Steven Mensah wechselte vor mehr als zehn Jahren in das Nachwuchsleistungszentrum des HSV und gilt als eines der größten aktuellen Torwarttalente im Campus.
Gegen die U23 Tadschikistans feierte Mensah (m.) seine Nationalmannschaftspremiere für Togo und hielt den Kasten ebenso wie gegen Malawis U23 sauber.
Etwas länger hingegen hat der Schlussmann gebraucht, um sich an die Gangart auf dem Platz zu gewöhnen, die sich insbesondere auf der Position des Torhüters deutlich von der Ausrichtung beim HSV unterscheidet.

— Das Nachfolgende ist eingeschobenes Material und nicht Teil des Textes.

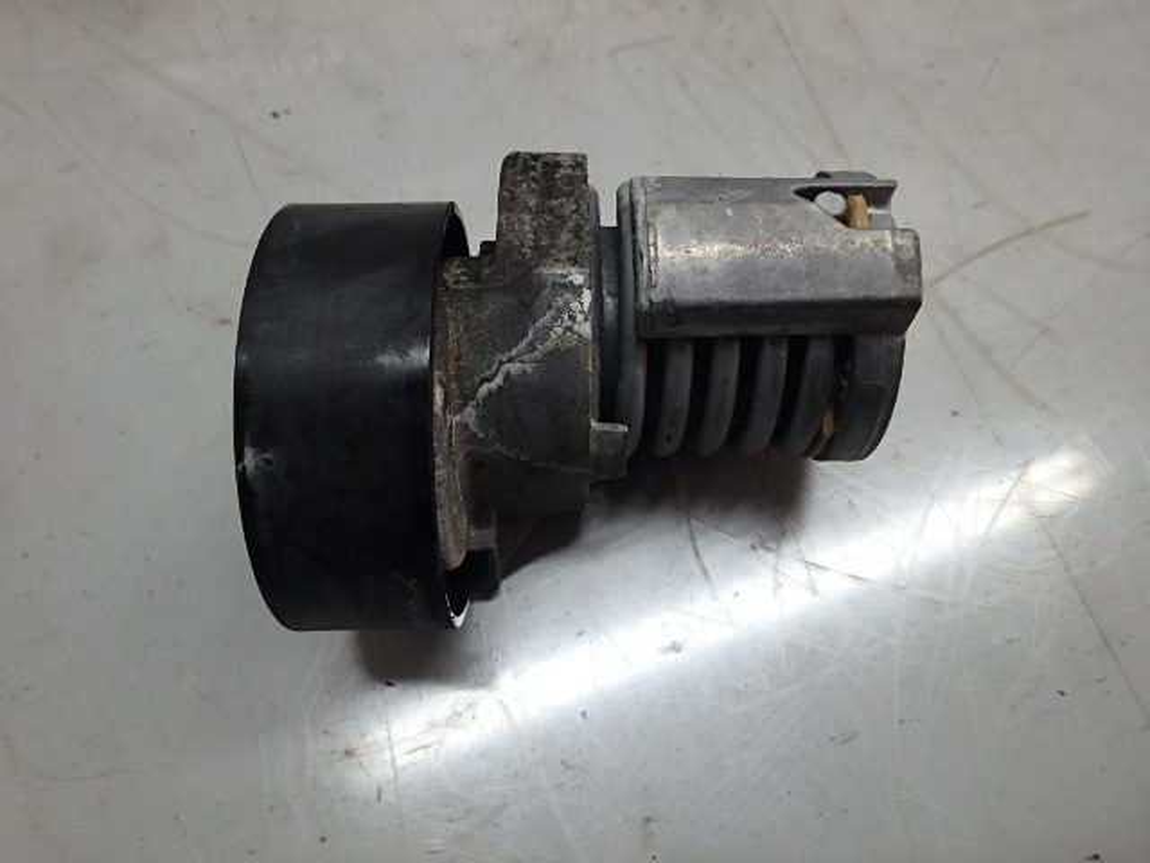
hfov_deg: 63.4
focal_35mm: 28
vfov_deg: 49.7
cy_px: 432
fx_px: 930
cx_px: 575
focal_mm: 5
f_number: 4.4
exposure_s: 1/40
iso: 200
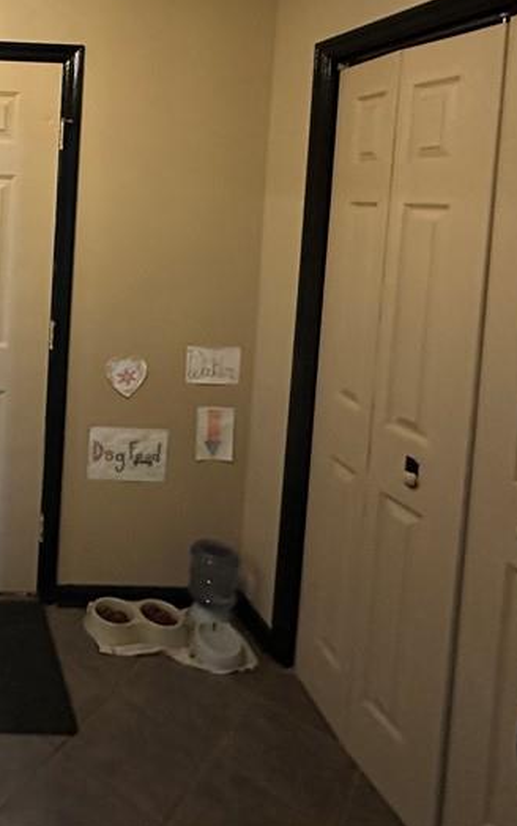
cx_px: -65
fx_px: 653
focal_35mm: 29
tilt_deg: -3.8
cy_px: 227
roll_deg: -2.4
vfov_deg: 61.7
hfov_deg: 36.0
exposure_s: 1/60
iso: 1000
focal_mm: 2.22
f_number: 2.2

Während das Torwarttrainerteam am Volksparkstadion von seinen Keepern eine aktive Beteiligung am Spielgeschehen erwartet, ist das Verständnis in der Nationalmannschaft ein anderes: „Der Torhüter ist dort schlicht dafür da, sein Tor sauber zu halten. Er ist im Fünfmeterraum und auf der Linie gefordert. Aber er nimmt nicht am Spielaufbau teil, ist nicht als Anspielposition oder zusätzlicher Feldspieler vorgesehen. Darauf musste ich mich im ersten Spiel einstellen“, sagt Mensah. Und wie es nun weitergeht? Das kann der Keeper selbst noch nicht zu 100 Prozent beantworten, auch wenn sein Fazit des Lehrgangs positiv ausfällt: „Ich wünsche mir natürlich, dass das nicht der letzte war. Ende Mai steht der Lehrgang für die Qualifikation für den Afrika-Cup an, da hoffe ich, wieder dabei sein zu dürfen. Bis dahin haben wir mit der U19 noch wichtige Ligaspiele vor uns, auch die U21-Saion geht noch bis Mitte Mai. Darauf konzentriere ich mich. Alles andere sehen wir danach.“ Sagt’s und macht sich auf in Richtung Trainingsplatz, den Fokus schon wieder in Gänze auf die anstehende Einheit gerichtet.